The Flint Sit-down Strike

The passing of the Wagner Act was not an instant success for unions. Many employers refused to honor the act, figuring the Supreme Court would eventually rule it unconstitutional. Workers still had to fight for their right to unionize. The United Auto Workers wanted General Motors to recognize them and agree to collective bargaining on a national level. GM refused. The workers in Flint, Michigan entered the local plant in late 1937 and staged a sit-down strike. They lived in the plant for a month and a half, with supporters bringing them food and keeping GM officials and the police out. The police fired tear gas and guns into the plant, but the workers held out until GM finally agreed to recognize the UAW.

Types of Strikes

Union members sometimes try lesser degrees of workplace disruptions before they resort to an all-out strike:

  • Sick-out (or sick-in) - All, or a significant number of union members call in sick on the same day. They haven't broken any rules, because they just use sick leave that was allotted to them. However, the sudden loss of so many employees all on one day can show the employer just what it would be like if they really went on strike.
  • Slow-down - All the union employees continue coming to work on time, and they continue to perform their jobs, but they do them more slowly. This might mean that they start doing everything "by the book," following every guideline and performing every safety check to the point that their work slows down. The resulting drop in production hurts the employer, but again, the employees aren't actually breaking any rules. This is sometimes called a partial strike.
  • Sit-down strike - Employees show up to their place of employment, but they refuse to work. They also refuse to leave, which makes it very difficult for anyone to defy the union and take the workers' places.

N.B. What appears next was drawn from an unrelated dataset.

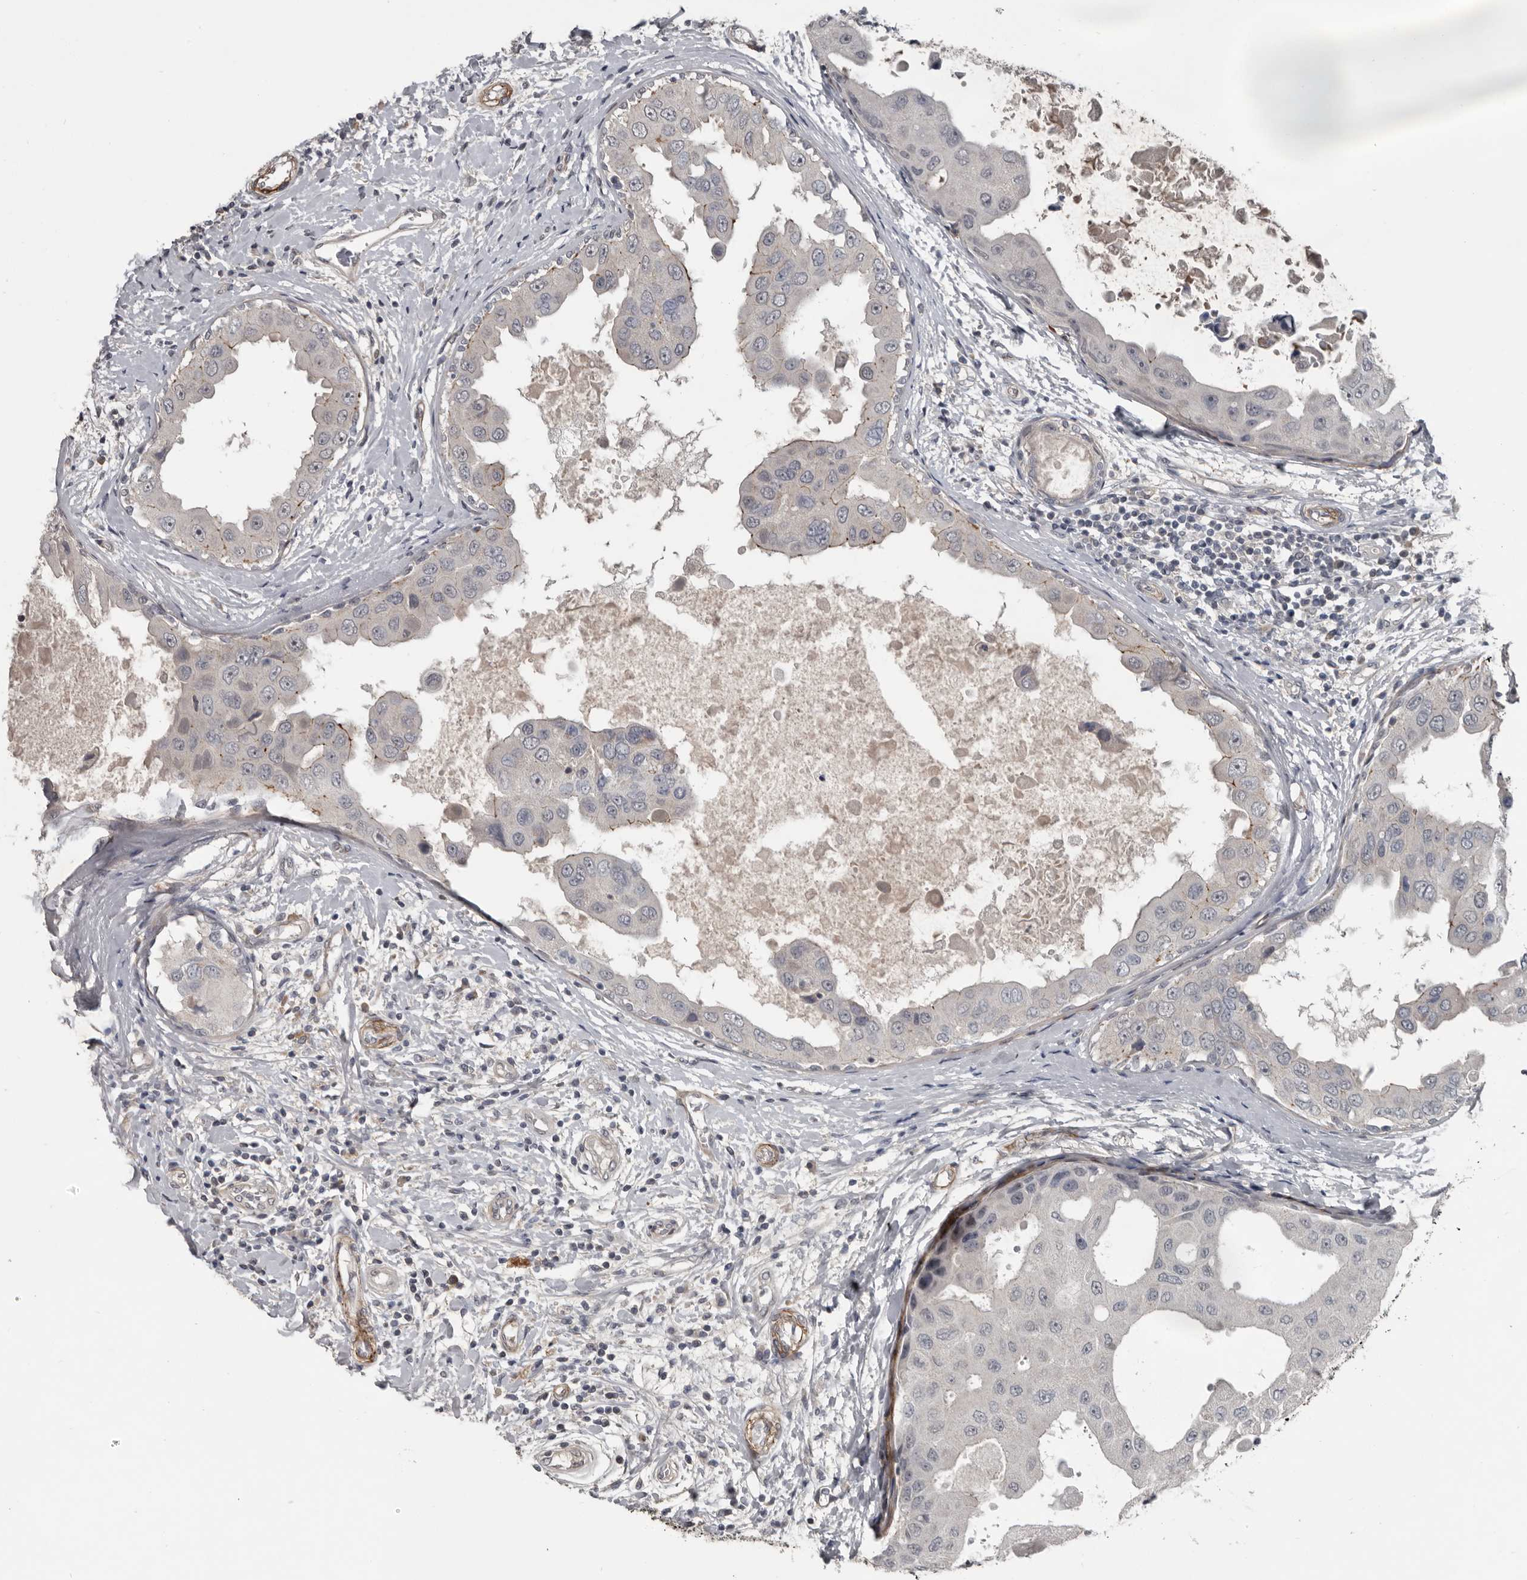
{"staining": {"intensity": "weak", "quantity": "<25%", "location": "cytoplasmic/membranous"}, "tissue": "breast cancer", "cell_type": "Tumor cells", "image_type": "cancer", "snomed": [{"axis": "morphology", "description": "Duct carcinoma"}, {"axis": "topography", "description": "Breast"}], "caption": "A photomicrograph of breast cancer stained for a protein exhibits no brown staining in tumor cells.", "gene": "C1orf216", "patient": {"sex": "female", "age": 27}}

An important element of most successful strikes is the sympathy strike. If one union has more power than a single worker, then several unions banded together are very powerful indeed. In a sympathy strike, other unions in the same industry, or employed by the same company, will strike at the same time, putting even more pressure on the employer to resolve the original strike. For example, the failure of the 1980s air traffic controllers' strike was due in part to the union's failure to set up sympathy strikes. The pilots, baggage handlers and flight attendant unions didn't engage in sympathy strikes [[ref].

A general strike is one in which all or most workers in an entire region or country go on strike together, regardless of union affiliation. These strikes are usually intended to create political pressure on the ruling government, rather than on any one employer. In 2005, France was severely disrupted by a nationwide general strike in protest of planned changes to working hours and workers' benefits [ref].